2. Description of the Related Art
The fabrication of advanced integrated circuits, such as CPU's, storage devices, ASIC's (application specific integrated circuits) and the like, requires the formation of a large number of circuit elements in a given chip area according to a specified circuit layout and a specific flow of process operations. Field effect transistors (NMOS and PMOS transistors) represent one important type of circuit element used in manufacturing such integrated circuit products. A field effect transistor, irrespective of whether an NMOS transistor or a PMOS transistor is considered, is typically comprised of doped source and drain regions that are formed in a semiconducting substrate and are separated by a channel region. A gate insulation layer is positioned above the channel region and a conductive gate electrode is positioned above the gate insulation layer. By applying an appropriate voltage to the gate electrode, the channel region becomes conductive and current is allowed to flow between the source region and the drain region.
In modern, ultra-high density integrated circuit products, the channel length of the transistors used in such products, i.e., the lateral spacing between the source region and the drain region, has been steadily decreased in size to enhance the performance of the transistors and the overall functionality of integrated circuit products incorporating such transistors. For example, as channel lengths are decreased, the transistors tend to exhibit higher drive current capabilities and faster switching speeds as compared to earlier generations of transistors. Efforts to reduce the channel length of transistors continue to this day as device designers are under constant pressure to improve the performance of such transistors.
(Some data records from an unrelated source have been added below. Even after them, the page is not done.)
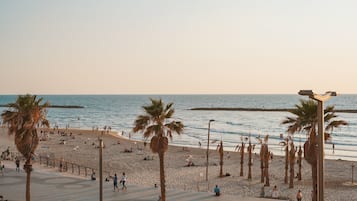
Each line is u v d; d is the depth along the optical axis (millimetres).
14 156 65688
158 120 29500
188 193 36406
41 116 28719
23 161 58562
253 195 42062
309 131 28438
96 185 39906
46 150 81875
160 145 29422
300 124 28172
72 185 39469
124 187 38406
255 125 161875
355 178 53594
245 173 57594
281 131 137375
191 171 59188
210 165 65562
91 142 97312
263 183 49688
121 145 91500
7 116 27688
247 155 78125
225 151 85312
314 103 27859
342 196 42062
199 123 173000
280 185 48531
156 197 34938
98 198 34250
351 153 86562
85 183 40719
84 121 188875
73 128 151250
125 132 135500
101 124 172500
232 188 46438
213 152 82938
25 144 27828
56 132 124000
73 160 68125
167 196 35062
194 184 48938
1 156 62938
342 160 71750
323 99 13297
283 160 71375
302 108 28031
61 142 93562
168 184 48906
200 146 96375
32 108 27953
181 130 30344
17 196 34500
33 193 35812
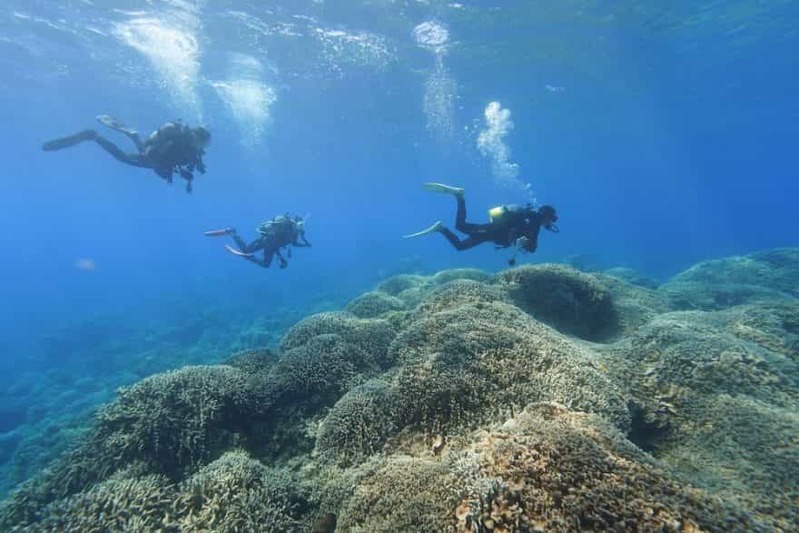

However, the historical and ongoing reduction in channel length of transistors, along with the reduction in size of other features of the transistors, causes certain problems that may at least partially offset the advantages that may be obtained by reduction in the channel length of the device. For example, as the channel length of transistors decreases, the pitch between adjacent transistors likewise decreases, thereby limiting the physical size of conductive contact elements—e.g., those elements that provide electrical connection to the transistor, such as contact vias and the like—that may fit within the available real estate between adjacent transistors. Accordingly, the electrical resistance of such conductive contact elements becomes a significant issue in the overall transistor design, since the cross-sectional area of these elements is correspondingly decreased. Moreover, the cross-sectional area of the contact vias, together with the characteristics of the materials they comprise, may have a significant influence on the effective electrical resistance and overall performance of these circuit elements. Additionally, the small spacing between adjacent transistors has made it more challenging to precisely locate and form the conductive contact elements in the proper location on the integrated circuit product. For example, if a conductive contact is misaligned, e.g., if it is partially formed on a source region and an adjacent gate structure, the device may not perform as designed and, in a worst-case scenario, such misalignment may establish a short circuit that may lead to complete device failure.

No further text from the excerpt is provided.